# All About Bichir Fish Advice



## Kyo (Sep 13, 2013)

Hiya,
Always loved having tropical freshwater fish tanks. Mostly i've had community tanks, although the best tank i ever set up was my semi predator tank the year i fell in love with the african leaf fish and learned about the peacock eel. But breaking up with my fiance... yeah they took the beautiful big 6 foot tank i had set that group up in. 

So i am once again setting up a few fish tanks in my house, among them i want to build the perfect environment for a platinum Senegal bichir. I don't trust a word that comes out of a pet store assistant's mouth and IMO there's only so much you can learn from a book. So what's everyone's experience?

Have you got/had a bichir?
How big/fast did it grow?
What are it's favoured foods?
What tank mates do you have with yours?
What kind of set up do they enjoy? 
Anything you can share i would enjoy to read.

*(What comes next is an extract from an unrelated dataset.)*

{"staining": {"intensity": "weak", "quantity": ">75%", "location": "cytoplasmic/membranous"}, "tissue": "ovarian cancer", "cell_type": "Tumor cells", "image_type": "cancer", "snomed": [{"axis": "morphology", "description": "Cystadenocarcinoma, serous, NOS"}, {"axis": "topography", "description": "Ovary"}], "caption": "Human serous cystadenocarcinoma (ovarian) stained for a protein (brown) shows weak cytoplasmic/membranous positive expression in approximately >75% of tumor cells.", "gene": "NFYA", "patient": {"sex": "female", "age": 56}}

I love my fishtanks, so relaxing to watch and this is a fish i've wanted for some time. Thanks a bunch!


----------



## NaomiM (Sep 22, 2012)

Can't advise from personal experience, but this page has comments from people who've kept them, you may find it useful: Cuvier's Bichir - Polypterus senegalus


----------



## Kyo (Sep 13, 2013)

Thanks so much! Great help! I would just love one of these little guys, and can't wait to cycle my old tank and go out fishy shopping. I do miss having a tank full of little finned friends to watch swimming. So calming and beautiful to watch,


----------